╭──
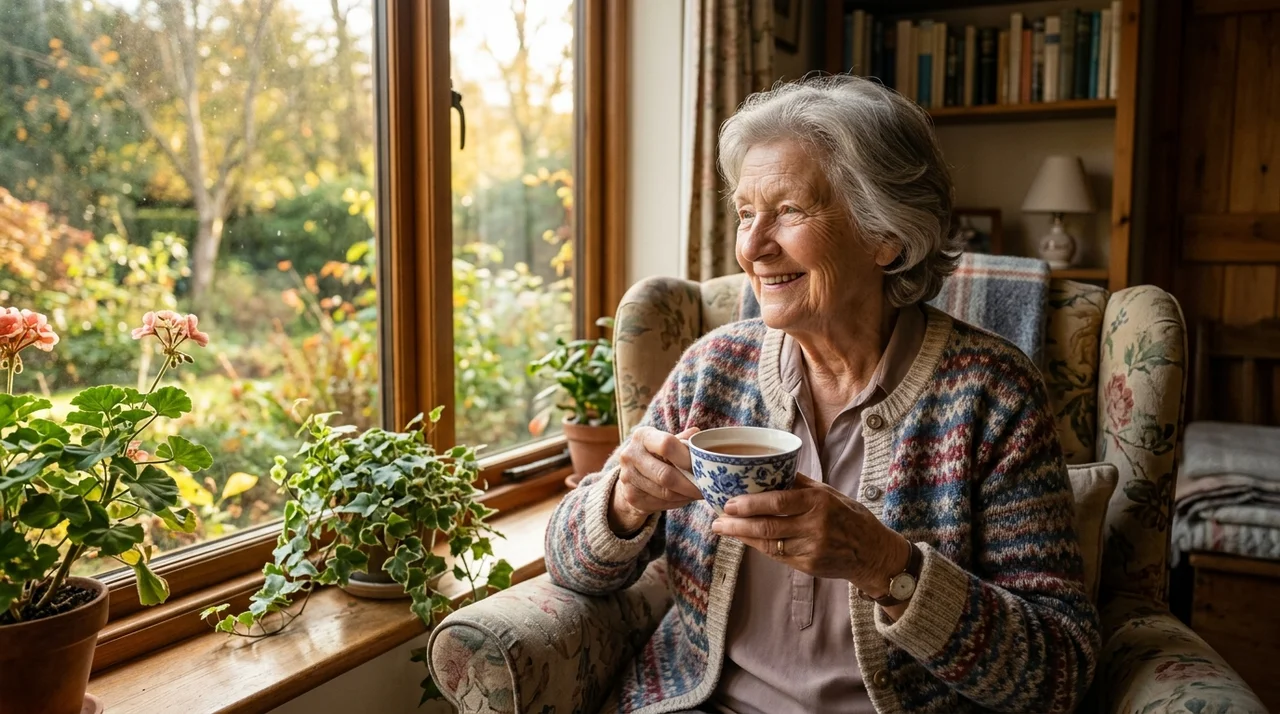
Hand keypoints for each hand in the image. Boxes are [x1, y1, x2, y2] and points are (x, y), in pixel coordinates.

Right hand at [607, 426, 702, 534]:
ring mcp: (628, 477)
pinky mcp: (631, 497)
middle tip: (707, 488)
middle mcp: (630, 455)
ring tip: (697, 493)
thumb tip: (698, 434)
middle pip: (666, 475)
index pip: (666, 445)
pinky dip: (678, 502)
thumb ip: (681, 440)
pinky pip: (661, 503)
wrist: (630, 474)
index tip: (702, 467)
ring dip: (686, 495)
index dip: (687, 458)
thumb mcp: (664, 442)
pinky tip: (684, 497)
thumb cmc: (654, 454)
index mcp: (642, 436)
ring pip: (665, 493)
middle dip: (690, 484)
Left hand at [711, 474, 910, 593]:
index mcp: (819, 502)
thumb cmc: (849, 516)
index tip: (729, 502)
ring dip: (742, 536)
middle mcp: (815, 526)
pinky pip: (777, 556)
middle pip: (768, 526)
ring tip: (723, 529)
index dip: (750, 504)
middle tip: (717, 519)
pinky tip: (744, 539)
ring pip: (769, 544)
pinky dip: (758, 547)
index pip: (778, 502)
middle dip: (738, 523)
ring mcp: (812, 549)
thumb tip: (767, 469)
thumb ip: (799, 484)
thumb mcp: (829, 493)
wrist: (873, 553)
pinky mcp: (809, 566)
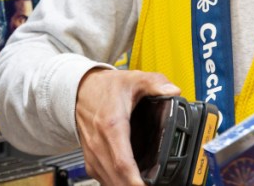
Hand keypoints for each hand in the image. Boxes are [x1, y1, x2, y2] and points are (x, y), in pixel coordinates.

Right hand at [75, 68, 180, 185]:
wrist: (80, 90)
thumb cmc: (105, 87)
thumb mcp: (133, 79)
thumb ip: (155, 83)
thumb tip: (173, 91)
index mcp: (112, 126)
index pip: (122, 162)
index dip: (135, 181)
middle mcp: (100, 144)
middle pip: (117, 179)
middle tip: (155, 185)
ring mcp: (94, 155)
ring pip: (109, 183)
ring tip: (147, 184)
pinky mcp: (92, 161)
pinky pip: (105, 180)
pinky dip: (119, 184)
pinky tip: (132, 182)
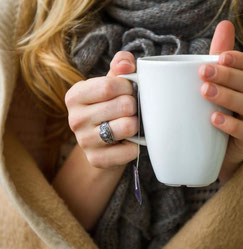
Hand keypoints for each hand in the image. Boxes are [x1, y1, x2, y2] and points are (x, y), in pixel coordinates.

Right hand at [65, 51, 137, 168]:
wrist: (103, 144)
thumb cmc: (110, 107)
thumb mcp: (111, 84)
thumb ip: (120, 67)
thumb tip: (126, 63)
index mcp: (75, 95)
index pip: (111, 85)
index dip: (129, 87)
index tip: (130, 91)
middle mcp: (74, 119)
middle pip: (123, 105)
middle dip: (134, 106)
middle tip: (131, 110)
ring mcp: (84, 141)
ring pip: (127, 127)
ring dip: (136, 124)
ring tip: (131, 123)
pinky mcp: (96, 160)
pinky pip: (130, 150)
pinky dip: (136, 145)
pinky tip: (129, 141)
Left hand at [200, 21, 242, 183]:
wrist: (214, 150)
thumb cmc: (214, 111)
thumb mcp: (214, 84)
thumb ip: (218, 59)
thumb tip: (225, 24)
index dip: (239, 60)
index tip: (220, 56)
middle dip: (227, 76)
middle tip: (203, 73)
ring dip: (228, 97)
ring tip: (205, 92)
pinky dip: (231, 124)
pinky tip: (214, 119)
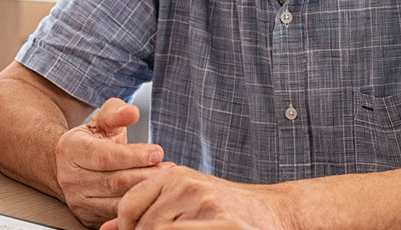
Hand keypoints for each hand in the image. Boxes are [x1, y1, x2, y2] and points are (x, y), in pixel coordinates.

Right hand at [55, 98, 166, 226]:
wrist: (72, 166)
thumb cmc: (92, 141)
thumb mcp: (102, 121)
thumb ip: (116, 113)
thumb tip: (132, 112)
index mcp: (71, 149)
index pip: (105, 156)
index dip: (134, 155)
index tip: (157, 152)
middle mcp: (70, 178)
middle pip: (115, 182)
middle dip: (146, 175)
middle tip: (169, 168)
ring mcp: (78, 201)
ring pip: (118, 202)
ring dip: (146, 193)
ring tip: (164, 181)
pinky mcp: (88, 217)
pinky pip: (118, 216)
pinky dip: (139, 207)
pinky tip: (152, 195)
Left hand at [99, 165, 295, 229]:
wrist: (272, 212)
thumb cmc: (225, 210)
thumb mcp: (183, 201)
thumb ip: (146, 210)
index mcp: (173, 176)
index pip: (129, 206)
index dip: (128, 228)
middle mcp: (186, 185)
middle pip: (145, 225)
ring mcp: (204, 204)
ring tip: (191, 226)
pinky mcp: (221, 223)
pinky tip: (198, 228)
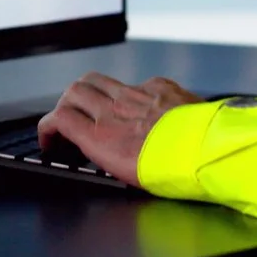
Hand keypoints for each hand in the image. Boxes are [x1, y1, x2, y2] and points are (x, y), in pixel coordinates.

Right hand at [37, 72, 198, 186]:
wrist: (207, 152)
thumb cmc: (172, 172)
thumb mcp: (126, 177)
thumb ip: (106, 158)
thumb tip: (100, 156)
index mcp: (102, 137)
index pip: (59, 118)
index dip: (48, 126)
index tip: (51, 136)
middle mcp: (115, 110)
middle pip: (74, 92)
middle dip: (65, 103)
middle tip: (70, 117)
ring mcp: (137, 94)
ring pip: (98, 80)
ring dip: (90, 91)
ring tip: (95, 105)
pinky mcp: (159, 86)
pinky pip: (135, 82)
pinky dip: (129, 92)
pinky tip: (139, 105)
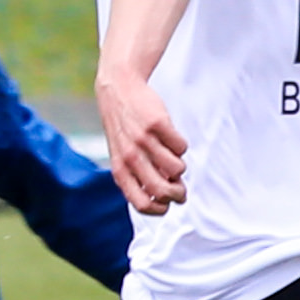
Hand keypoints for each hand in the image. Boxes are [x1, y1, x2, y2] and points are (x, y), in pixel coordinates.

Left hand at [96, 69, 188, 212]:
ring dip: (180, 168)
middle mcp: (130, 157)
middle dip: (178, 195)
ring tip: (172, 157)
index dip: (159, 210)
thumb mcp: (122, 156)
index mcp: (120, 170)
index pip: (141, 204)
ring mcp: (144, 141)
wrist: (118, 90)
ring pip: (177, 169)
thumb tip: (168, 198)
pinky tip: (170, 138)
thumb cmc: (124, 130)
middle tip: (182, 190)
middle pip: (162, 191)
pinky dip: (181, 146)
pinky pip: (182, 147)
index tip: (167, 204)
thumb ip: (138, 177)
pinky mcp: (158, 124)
╰──
**EXERCISE GOAL:** Each record is to be written out exactly. No picture goes in.

**TASK RESULT:**
Hand keypoints for each hand in the image. Boxes are [x1, y1, x2, y2] and points are (x, y), in pixel coordinates.

Right hand at [607, 426, 702, 534]:
ring mcp: (628, 477)
pinky mcp: (631, 497)
middle tip: (707, 488)
middle mcp: (630, 455)
ring tip: (697, 493)
thumb tip: (698, 434)
middle pip: (666, 475)
index pip: (666, 445)
pinky dip: (678, 502)
thumb ip: (681, 440)
pinky pip: (661, 503)
wrist: (630, 474)
index tip: (702, 467)
ring dip: (686, 495)
index dip: (687, 458)
thumb mcp: (664, 442)
pinky tip: (684, 497)
thumb cmc: (654, 454)
index mcp: (642, 436)
ring pip: (665, 493)
middle dip: (690, 484)
Left hand at [711, 474, 910, 593]:
index mcp: (819, 502)
thumb cmc: (849, 516)
index tip: (729, 502)
ring dip: (742, 536)
middle mcp: (815, 526)
pinky pip: (777, 556)
middle pip: (768, 526)
ring tip: (723, 529)
index dip: (750, 504)
middle tip: (717, 519)
pinky tip: (744, 539)
ring pip: (769, 544)
pinky dip: (758, 547)
index pip: (778, 502)
middle dip: (738, 523)
ring mcp: (812, 549)
thumb tip: (767, 469)
thumb ip: (799, 484)
thumb mcp: (829, 493)
wrist: (873, 553)
pinky mcp: (809, 566)
Hand keypoints for each hand in the image. Boxes are [x1, y1, x2, y2] and points are (x, y), in pixel coordinates.

Right hand at [75, 68, 180, 185]:
wrist: (80, 90)
thumb cmc: (105, 87)
thumb mcp: (133, 79)
thumb ip: (155, 83)
thumb tip: (173, 91)
index mcp: (112, 126)
index pip: (122, 162)
index dip: (135, 181)
middle mcp: (100, 144)
middle pip: (117, 179)
middle tip: (155, 185)
ring mcp: (94, 155)
ring pip: (109, 183)
ring tip: (147, 184)
pinky mcp: (92, 161)
pinky pip: (105, 180)
pinky dip: (119, 184)
pinky tip: (132, 182)
Hand keypoints for each hand in the image. Boxes are [x1, y1, x2, y2] and points are (x, y), in pixel coordinates.

Right hand at [65, 51, 137, 168]:
wrist: (103, 144)
thumb cmc: (110, 107)
thumb mcp: (111, 84)
thumb ip: (120, 67)
thumb tip: (126, 63)
index mcp: (75, 95)
index pip: (111, 85)
index dip: (129, 87)
index tip: (130, 91)
middle mcp: (74, 119)
middle pip: (123, 105)
middle dip: (134, 106)
middle tip: (131, 110)
ring mcp: (84, 141)
ring pip: (127, 127)
ring dip: (136, 124)
ring tip: (131, 123)
pinky mcp: (96, 160)
pinky pip: (130, 150)
pinky dip: (136, 145)
pinky tip: (129, 141)
Left hand at [200, 21, 242, 183]:
wrist: (214, 150)
thumb cmc: (214, 111)
thumb mcp: (214, 84)
thumb ip: (218, 59)
thumb tip: (225, 24)
index dip: (239, 60)
index tip: (220, 56)
middle dip: (227, 76)
middle tip: (203, 73)
ring dip: (228, 97)
ring tip: (205, 92)
pinky dip: (231, 124)
pinky tip: (214, 119)
Hand keypoints for each hand in the image. Boxes are [x1, y1, x2, y2] and points are (x, y), in pixel coordinates.

Right hand at [55, 98, 166, 226]:
wrist: (72, 166)
thumb cmc: (92, 141)
thumb mcp: (102, 121)
thumb ip: (116, 113)
thumb tip: (132, 112)
index mcp: (71, 149)
index pip: (105, 156)
index dip: (134, 155)
index tip: (157, 152)
middle mcp: (70, 178)
middle pip: (115, 182)
middle dip: (146, 175)
middle tip: (169, 168)
ring mcp: (78, 201)
ring pip: (118, 202)
ring dip: (146, 193)
ring tip: (164, 181)
pinky mcp: (88, 217)
pinky pip: (118, 216)
pinky dip: (139, 207)
pinky tip: (152, 195)
Left hand at [99, 165, 295, 229]:
wrist: (272, 212)
thumb cmc: (225, 210)
thumb mcp: (183, 201)
thumb ip: (146, 210)
index mcp: (173, 176)
index pip: (129, 206)
index dip: (128, 228)
middle mcp: (186, 185)
middle pip: (145, 225)
ring mcp: (204, 204)
ring tip: (191, 226)
pinky mcp: (221, 223)
pinky tip: (198, 228)
Hand keypoints for each hand in the image. Boxes are [x1, y1, x2, y2] and points are (x, y), in pixel coordinates.

Right hand at [37, 72, 198, 186]:
wrist: (207, 152)
thumb cmc: (172, 172)
thumb mcp: (126, 177)
thumb ip: (106, 158)
thumb tip: (100, 156)
index mcp: (102, 137)
index pip: (59, 118)
index dip: (48, 126)
index tip: (51, 136)
middle mcp: (115, 110)
middle pip: (74, 92)
middle dip: (65, 103)
middle tip: (70, 117)
ring mcp: (137, 94)
ring pip: (98, 80)
ring dip: (90, 91)
ring tip: (95, 105)
pinky mcp: (159, 86)
pinky pip: (135, 82)
pinky dip: (129, 92)
pinky tip: (139, 105)
Hand keypoints for each hand in the image. Boxes are [x1, y1, x2, y2] and points are (x, y), in pixel coordinates.

Left hand at [96, 69, 188, 212]:
ring dip: (180, 168)
middle mcp: (130, 157)
middle dip: (178, 195)
ring tip: (172, 157)
index dip: (159, 210)
thumb mcp: (122, 156)
index mcp: (120, 170)
index pip: (141, 204)
ring mcp: (144, 141)
wrist: (118, 90)
ring pip: (177, 169)
thumb tip: (168, 198)
pinky tip: (170, 138)
thumb cmc: (124, 130)
middle tip: (182, 190)
middle pip: (162, 191)
pinky dip: (181, 146)
pinky pip: (182, 147)
index tip: (167, 204)
thumb ip: (138, 177)
pinky mcp: (158, 124)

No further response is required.